Reviewed by Dolores J. Sloan
From HaLapid, Spring 2001
From the library in Toronto where she works to the neighborhood in which she lives, Bernadette Dyer sees much go by representing Toronto’s multicultural panoply. This clearly inspires many of the tales In Villa Fair, her collection of short stories. Other tales in the book are the germinated seeds of her own multiracial, multiethnic Jamaican and Portuguese Jewish ancestry. The people in her stories mirror her own ancestors -– émigrés from somewhere else, establishing roots in new lands, living through generational conflict fueled by the meeting of old with new, yet influencing the host country and/or culture which is richer for it, and will never be the same.

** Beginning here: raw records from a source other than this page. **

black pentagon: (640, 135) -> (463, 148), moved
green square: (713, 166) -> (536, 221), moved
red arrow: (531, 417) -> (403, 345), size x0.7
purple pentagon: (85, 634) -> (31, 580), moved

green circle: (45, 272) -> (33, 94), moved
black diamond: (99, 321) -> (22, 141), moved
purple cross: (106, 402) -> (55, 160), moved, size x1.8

For example, there’s Kamla, the twenty-three-year-old Indian-Canadian narrator of “Driving Through Red Lights,” in love with a young Canadian man, while promised to an arranged marriage with someone from India. A surprise ending has Kamla’s parents and aunt facing cultural change on two continents.
In “Segovia Nights,” Carlos Fernandez captivates his listeners with legends, reinvented stories about a mythical family and past. The tall tales are indicative, however, of a far deeper problem. One senses that the author and the librarian in the story are one. Jomo, from “An African Out in the Cold,” is lost, then found again while visiting Toronto, as, unknown to him, his host has suffered a heart attack. His isolation and cultural shock are palpable.

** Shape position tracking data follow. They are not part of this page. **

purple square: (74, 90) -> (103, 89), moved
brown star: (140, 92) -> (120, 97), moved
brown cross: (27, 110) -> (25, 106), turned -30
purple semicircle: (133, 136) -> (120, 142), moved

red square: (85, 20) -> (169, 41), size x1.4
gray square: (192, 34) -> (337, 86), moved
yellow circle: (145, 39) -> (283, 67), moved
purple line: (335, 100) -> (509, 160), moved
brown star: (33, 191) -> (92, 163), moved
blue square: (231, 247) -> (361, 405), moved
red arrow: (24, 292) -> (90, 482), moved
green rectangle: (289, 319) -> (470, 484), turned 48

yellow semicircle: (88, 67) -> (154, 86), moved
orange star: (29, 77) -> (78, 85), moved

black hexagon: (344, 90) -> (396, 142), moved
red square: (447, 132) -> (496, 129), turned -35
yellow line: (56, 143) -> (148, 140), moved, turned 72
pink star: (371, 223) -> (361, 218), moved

Then there are tales coming from the richness of the author’s Jamaican memories. The story “Man Man” dances back and forth from spirit world to “reality,” as the ghost of a drowned seven-year-old boy moves comfortably among the local people of a plantation, until a new anglo mistress comes to stay. The author reports that the tale is among her favorites, and she enjoys reading it to groups.
Another from the Jamaican collection, "Ackee Night," shows how a much aggrieved woman, whose man has threatened idly to leave for years, calls on a Jamaican culinary secret to keep him permanently from other women -– and herself. The ending takes the reader by surprise, which is why the author thinks it’s so well liked by those she reads it to: “I suppose because it is so out there in left field.”
The title story, Villa Fair, also catches one by surprise, yet this reader felt puzzled by its sharp, unredeeming ending. Is Thunder, the chief male character, destroyed as a punishment for straying from his promise? Does the exotic, the magical always win out over the more conventional path?
Loving relations within families pervade Dyer’s tales. “Johns Lane” tells of Chinese women, marooned in Jamaica, who find survival in their love and caring for each other. The point of view in “Roberta on the Beach” changes several times, moving within a poor Montego Bay family from member to member, where the love among them and across the generations provides healing for human loss.
“Leaving Faro,” the final tale, is a paean to Dyer’s Portuguese Jewish ancestors, who fled to Jamaica to escape persecution. It is printed in its entirety on page five.
The mythical and the magical touch many of the stories. “Close the Blue Door” tells of mermen who lure their chosen loves to disaster, while in “Six Little Sparrows” the same number of Pakistani children and their mother shape shift into the title.
Dyer often reads her stories to audiences. “I myself like to read ‘Close the Blue Door’ and ‘Roberta on the Beach,’ and have had a lot of success with ‘Blue Door.’ A lot of women like ‘Roberta,’ and I'm wondering what men think of it. Women also adore ‘Segovia Stories’ and I suppose I do too.” The last comment brings a smile.
She also enjoys reading to Jewish teenagers from a private high school in Toronto. “They are studying Black History for Black History Month, and are planning a tour of the Underground Railroad. There are also some black students in the school who are studying Jewish history and they are all going to be taken to the wailing wall. It is really remarkable.”
The author’s Jamaica and Canada are pulsing, vibrant settings where her characters don’t want racial barriers to exist. Her families are strong and loving, evidencing the blurred lines of racial identity. Several of the stories, such as “Man Man” and “Roberta on the Beach,” satisfy in their present form, yet would benefit also as longer fictional works, with some of the characters developed further. “An African Out in the Cold,” seems a fragment, and one wishes for more.
Villa Fair is an entertaining collection of well-told tales. We await future works with interest.